(Collection entries)
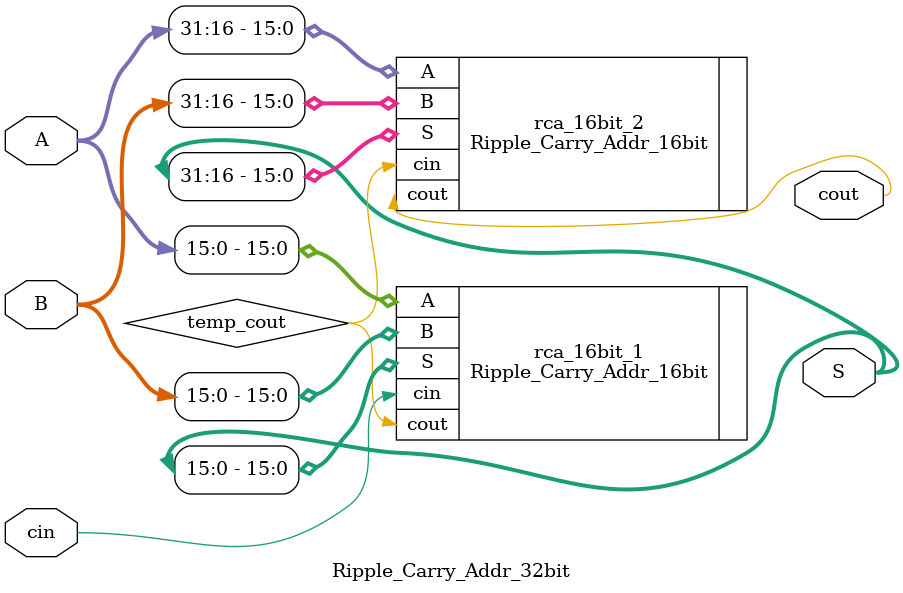
<source format=v>
`timescale 1ns / 1ps
module Ripple_Carry_Addr_32bit(A, B, cin, S, cout);
    input[31:0] A, B;	// Inputs
    input cin;				// Input
    output[31:0] S;		// Output
    output cout;			// Output

    wire temp_cout;		// Wire
    // 2 instantiated 16-bit ripple carry adders
    Ripple_Carry_Addr_16bit rca_16bit_1(.A(A[15:0]),.B(B[15:0]),.cin(cin),.S(S[15:0]),.cout(temp_cout));
	 Ripple_Carry_Addr_16bit rca_16bit_2(.A(A[31:16]),.B(B[31:16]),.cin(temp_cout),.S(S[31:16]),.cout(cout));
endmodule

</source>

#### Directions for this task
All entries above must be repeated exactly; pictures are to be left out.

#### Result of the task
<source format=v>
`timescale 1ns / 1ps
module Ripple_Carry_Addr_32bit(A, B, cin, S, cout);
    input[31:0] A, B;	// Inputs
    input cin;				// Input
    output[31:0] S;		// Output
    output cout;			// Output

    wire temp_cout;		// Wire
    // 2 instantiated 16-bit ripple carry adders
    Ripple_Carry_Addr_16bit rca_16bit_1(.A(A[15:0]),.B(B[15:0]),.cin(cin),.S(S[15:0]),.cout(temp_cout));
	 Ripple_Carry_Addr_16bit rca_16bit_2(.A(A[31:16]),.B(B[31:16]),.cin(temp_cout),.S(S[31:16]),.cout(cout));
endmodule

</source>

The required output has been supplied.